Dance and music performance - First performed at Notre Dame University, Muncie, IN
In this particular work, Rauschenberg took a worn pillow, sheet, and quilt, scribbled on them with pencil, applied layer upon layer of oil paint, toothpaste, and fingernail polish, quoting Jackson Pollock's drip technique in the application of each, and finally framed all of these elements within wood supports. Although this work is neither specifically a "readymade" nor necessarily an action painting, Rauschenberg references both Dada and Abstract Expressionism in his usage of found objects as well as the application of the paint to those objects. Rauschenberg effectively broke down the separations between painting and sculpture, and asked the viewer to look at modern art in a wholly new way. Through his revolutionary combination of disparate elements into a new medium that drew its subject from the surrounding world, Rauschenberg helped solidify the Neo-Dada aesthetic.

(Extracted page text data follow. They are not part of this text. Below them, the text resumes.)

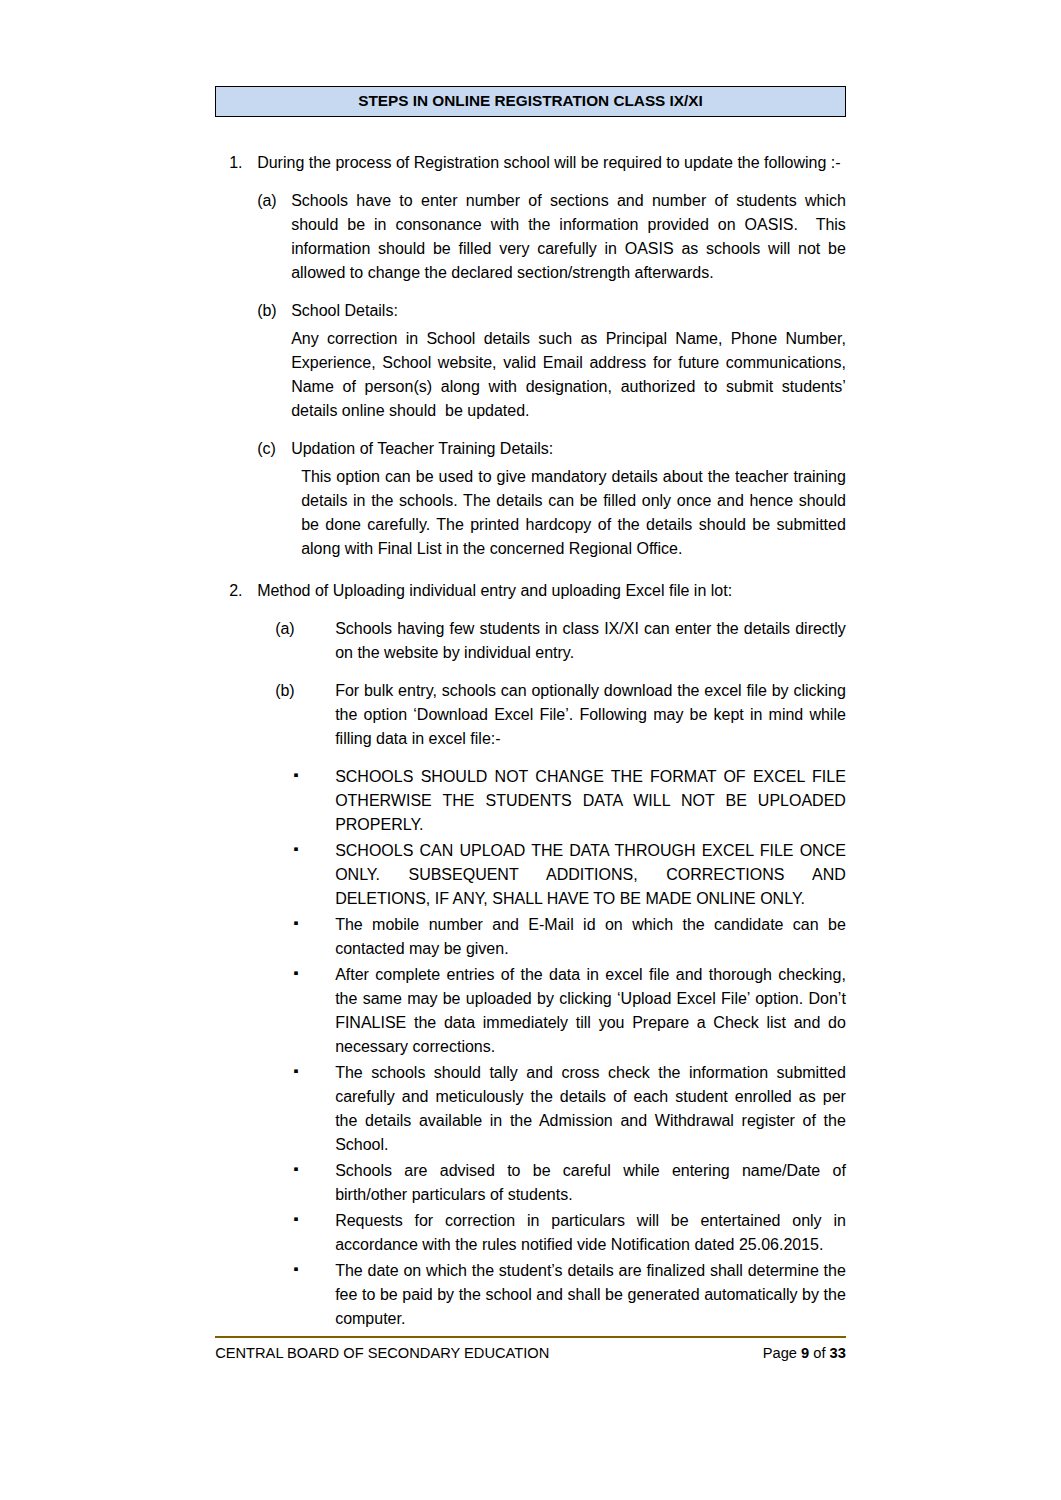STEPS IN ONLINE REGISTRATION CLASS IX/XI
During the process of Registration school will be required to update the following :-
(a) Schools have to enter number of sections and number of students which should be in consonance with the information provided on OASIS. This information should be filled very carefully in OASIS as schools will not be allowed to change the declared section/strength afterwards.
(b) School Details:
Any correction in School details such as Principal Name, Phone Number, Experience, School website, valid Email address for future communications, Name of person(s) along with designation, authorized to submit students’ details online should be updated.
(c) Updation of Teacher Training Details:
This option can be used to give mandatory details about the teacher training details in the schools. The details can be filled only once and hence should be done carefully. The printed hardcopy of the details should be submitted along with Final List in the concerned Regional Office.
Method of Uploading individual entry and uploading Excel file in lot:
(a) Schools having few students in class IX/XI can enter the details directly on the website by individual entry.
(b) For bulk entry, schools can optionally download the excel file by clicking the option ‘Download Excel File’. Following may be kept in mind while filling data in excel file:-
SCHOOLS SHOULD NOT CHANGE THE FORMAT OF EXCEL FILE OTHERWISE THE STUDENTS DATA WILL NOT BE UPLOADED PROPERLY.
SCHOOLS CAN UPLOAD THE DATA THROUGH EXCEL FILE ONCE ONLY. SUBSEQUENT ADDITIONS, CORRECTIONS AND DELETIONS, IF ANY, SHALL HAVE TO BE MADE ONLINE ONLY.
The mobile number and E-Mail id on which the candidate can be contacted may be given.
After complete entries of the data in excel file and thorough checking, the same may be uploaded by clicking ‘Upload Excel File’ option. Don’t FINALISE the data immediately till you Prepare a Check list and do necessary corrections.
The schools should tally and cross check the information submitted carefully and meticulously the details of each student enrolled as per the details available in the Admission and Withdrawal register of the School.
Schools are advised to be careful while entering name/Date of birth/other particulars of students.
Requests for correction in particulars will be entertained only in accordance with the rules notified vide Notification dated 25.06.2015.
The date on which the student’s details are finalized shall determine the fee to be paid by the school and shall be generated automatically by the computer.
CENTRAL BOARD OF SECONDARY EDUCATION
Page 9 of 33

Oil and pencil on pillow, quilt, and sheet on wood supports - Museum of Modern Art, New York
The State Hospital (1964-1966)
With the whole sculptural environment encapsulated within a shipping crate, Kienholz created a self-contained tableau that incorporated diverse materials such as fish tanks, plaster casts, fiberglass, hospital beds, bindings, a bedpan, and neon tubing for this particular installation. With these found materials, Kienholz presents the viewer with two emaciated figures bound to their beds, sharply recreating a scene he witnessed as an orderly in a psychiatric ward. Unlike the New York Neo-Dada artists, Kienholz did imbue his works with a pre-determined meaning, which always related to his critiques of contemporary society and culture. However, through his use of found materials and his emphasis on the viewer's experience of, and dialogue with, the artwork, his connection to the Neo-Dada aesthetic and its emphasis on the surrounding world is clear.

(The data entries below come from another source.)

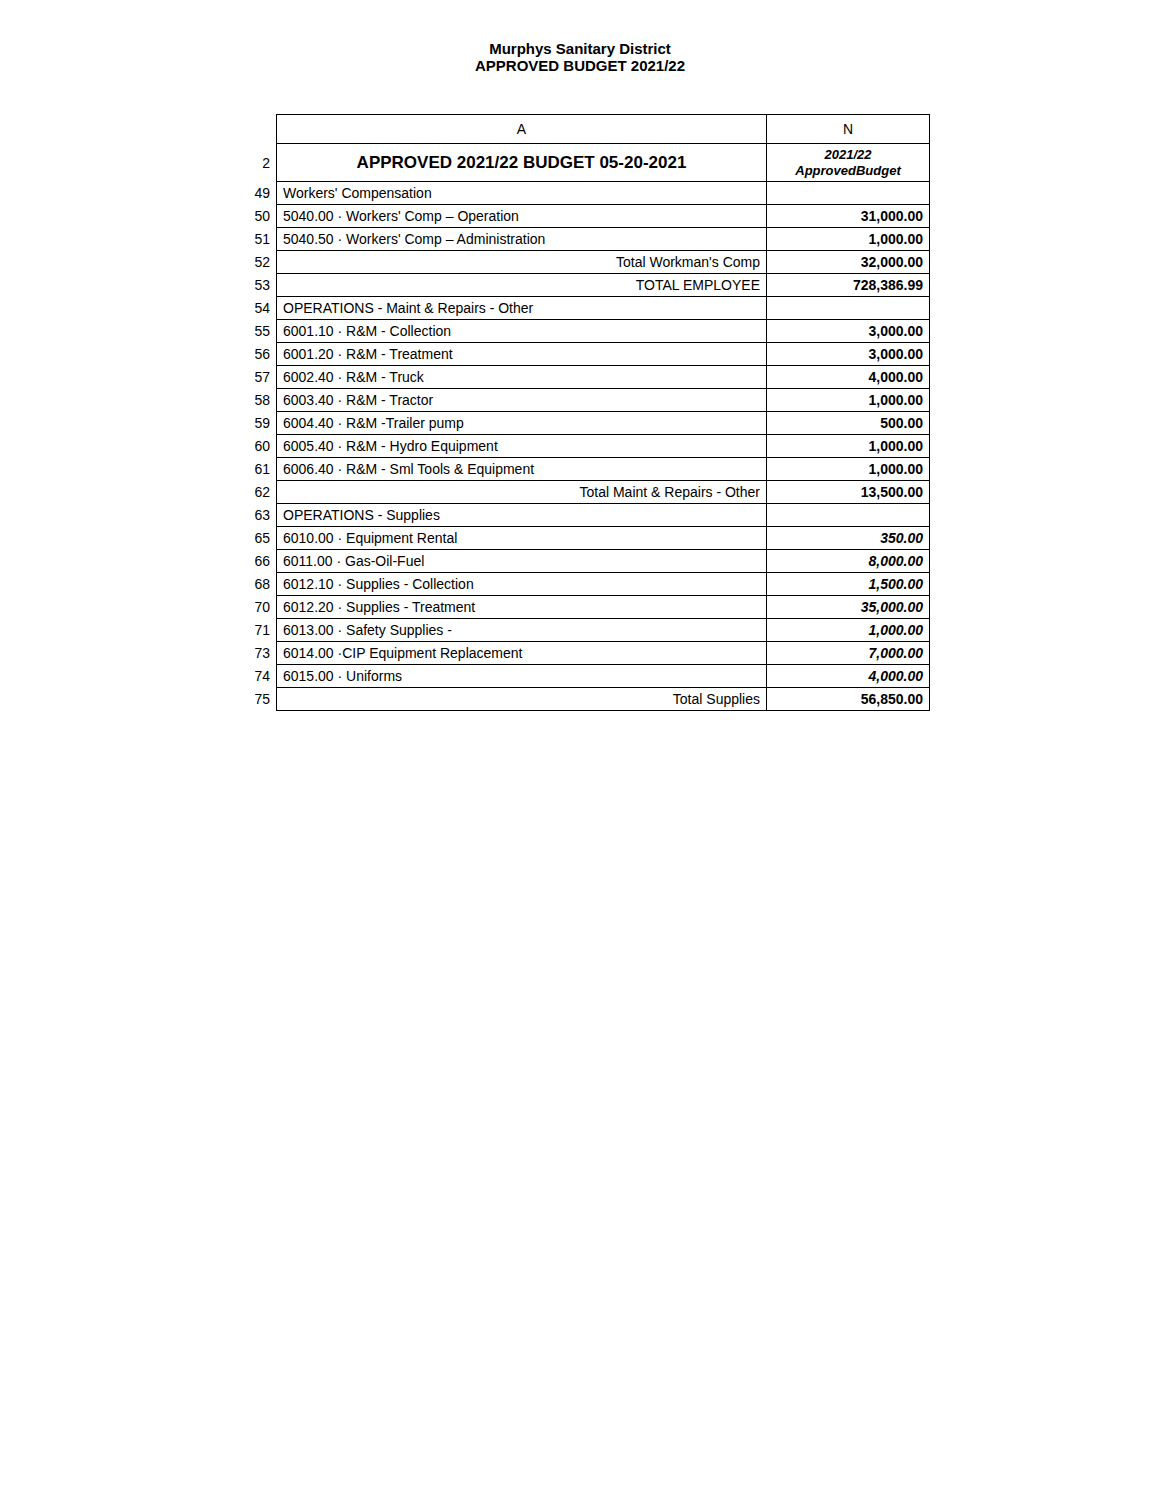Murphys Sanitary District
APPROVED BUDGET 2021/22
| | A | N |
| 2 | APPROVED 2021/22 BUDGET 05-20-2021 | 2021/22 ApprovedBudget |
| 49 | Workers' Compensation | |
| 50 | 5040.00 · Workers' Comp – Operation | 31,000.00 |
| 51 | 5040.50 · Workers' Comp – Administration | 1,000.00 |
| 52 | Total Workman's Comp | 32,000.00 |
| 53 | TOTAL EMPLOYEE | 728,386.99 |
| 54 | OPERATIONS - Maint & Repairs - Other | |
| 55 | 6001.10 · R&M - Collection | 3,000.00 |
| 56 | 6001.20 · R&M - Treatment | 3,000.00 |
| 57 | 6002.40 · R&M - Truck | 4,000.00 |
| 58 | 6003.40 · R&M - Tractor | 1,000.00 |
| 59 | 6004.40 · R&M -Trailer pump | 500.00 |
| 60 | 6005.40 · R&M - Hydro Equipment | 1,000.00 |
| 61 | 6006.40 · R&M - Sml Tools & Equipment | 1,000.00 |
| 62 | Total Maint & Repairs - Other | 13,500.00 |
| 63 | OPERATIONS - Supplies | |
| 65 | 6010.00 · Equipment Rental | 350.00 |
| 66 | 6011.00 · Gas-Oil-Fuel | 8,000.00 |
| 68 | 6012.10 · Supplies - Collection | 1,500.00 |
| 70 | 6012.20 · Supplies - Treatment | 35,000.00 |
| 71 | 6013.00 · Safety Supplies - | 1,000.00 |
| 73 | 6014.00 ·CIP Equipment Replacement | 7,000.00 |
| 74 | 6015.00 · Uniforms | 4,000.00 |
| 75 | Total Supplies | 56,850.00 |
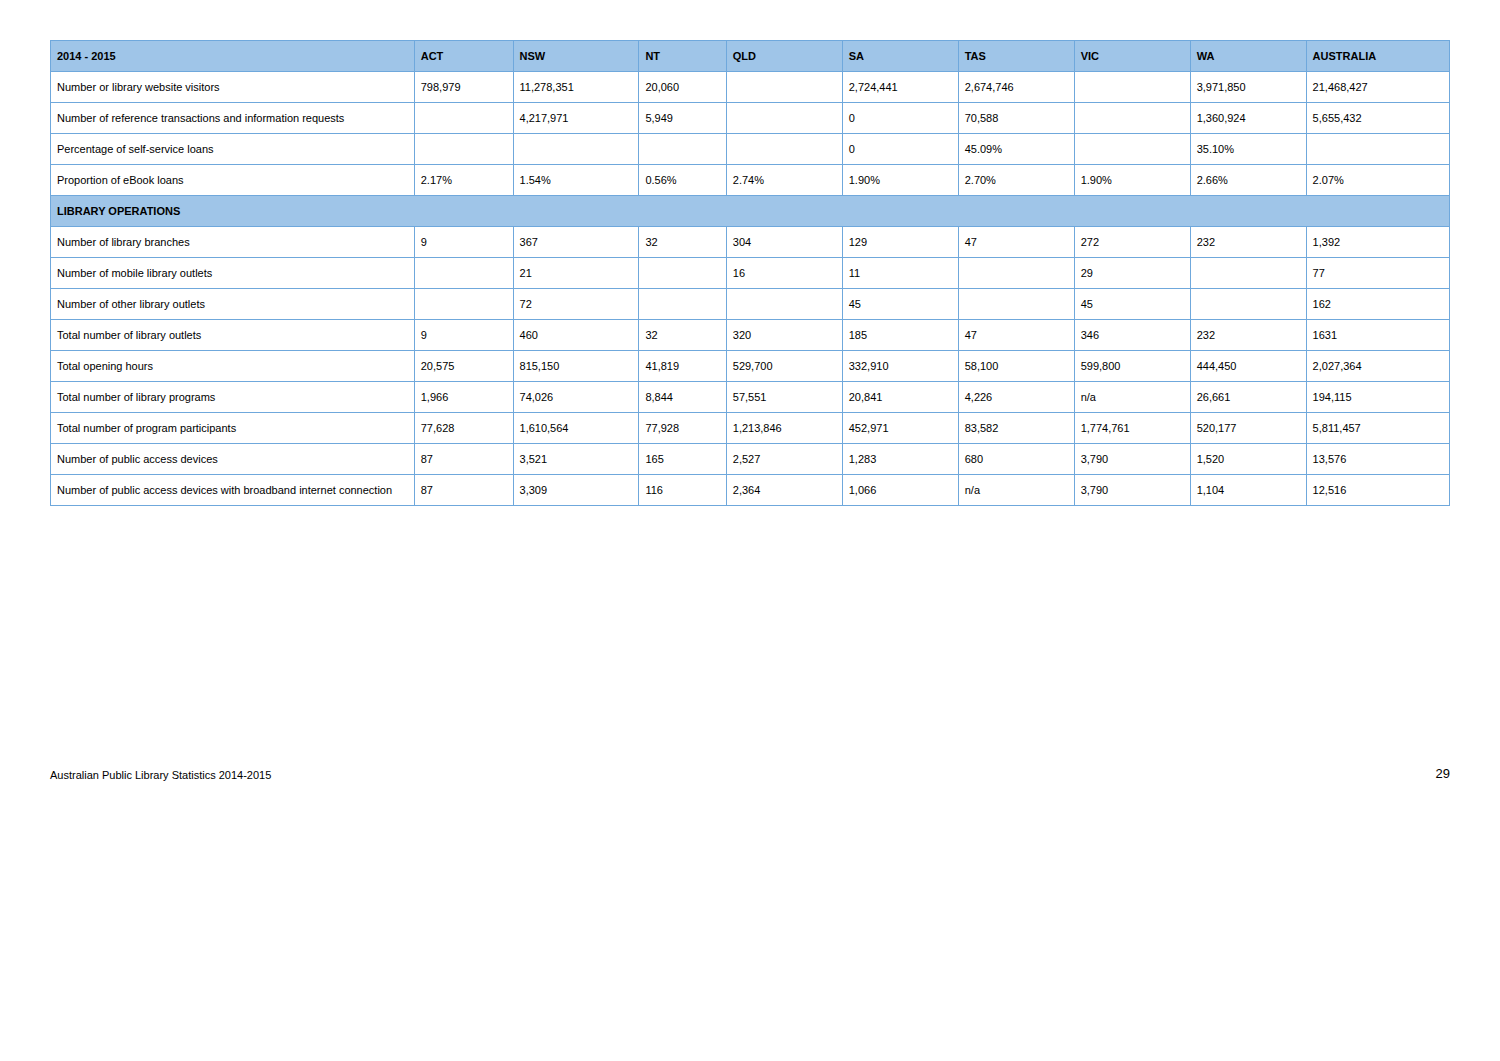| 2014 - 2015 | ACT | NSW | NT | QLD | SA | TAS | VIC | WA | AUSTRALIA |
| --- | --- | --- | --- | --- | --- | --- | --- | --- | --- |
| Number or library website visitors | 798,979 | 11,278,351 | 20,060 | | 2,724,441 | 2,674,746 | | 3,971,850 | 21,468,427 |
| Number of reference transactions and information requests | | 4,217,971 | 5,949 | | 0 | 70,588 | | 1,360,924 | 5,655,432 |
| Percentage of self-service loans | | | | | 0 | 45.09% | | 35.10% | |
| Proportion of eBook loans | 2.17% | 1.54% | 0.56% | 2.74% | 1.90% | 2.70% | 1.90% | 2.66% | 2.07% |
| LIBRARY OPERATIONS |
| Number of library branches | 9 | 367 | 32 | 304 | 129 | 47 | 272 | 232 | 1,392 |
| Number of mobile library outlets | | 21 | | 16 | 11 | | 29 | | 77 |
| Number of other library outlets | | 72 | | | 45 | | 45 | | 162 |
| Total number of library outlets | 9 | 460 | 32 | 320 | 185 | 47 | 346 | 232 | 1631 |
| Total opening hours | 20,575 | 815,150 | 41,819 | 529,700 | 332,910 | 58,100 | 599,800 | 444,450 | 2,027,364 |
| Total number of library programs | 1,966 | 74,026 | 8,844 | 57,551 | 20,841 | 4,226 | n/a | 26,661 | 194,115 |
| Total number of program participants | 77,628 | 1,610,564 | 77,928 | 1,213,846 | 452,971 | 83,582 | 1,774,761 | 520,177 | 5,811,457 |
| Number of public access devices | 87 | 3,521 | 165 | 2,527 | 1,283 | 680 | 3,790 | 1,520 | 13,576 |
| Number of public access devices with broadband internet connection | 87 | 3,309 | 116 | 2,364 | 1,066 | n/a | 3,790 | 1,104 | 12,516 |
Australian Public Library Statistics 2014-2015 29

Diverse material, environmental tableau - Moderna Museet, Stockholm, Sweden
18 Happenings in Six Parts (1959)
In this piece, Kaprow divided the gallery into three connected spaces. Over the course of ninety minutes, Kaprow and the other performers enacted simple movements like bending over, bouncing a ball, and playing records while lights and slides flicked on and off in pre-determined sequences. The audience was instructed to move from room to room at intervals throughout the work - no longer separated from the performers - they experienced the same sights and sounds as those performing. The first official happening performed within a gallery, 18 Happenings bears the diverse set of influences typical of Neo-Dada. Through the emphasis on the artist's movement as a performance, the happenings referenced the action painting of artists like Jackson Pollock, but, in this case, the movement itself became the work of art. And by allowing the happening to occur in a largely unscripted manner, Kaprow embraced Cage's notion of allowing chance to dictate the composition of an artwork.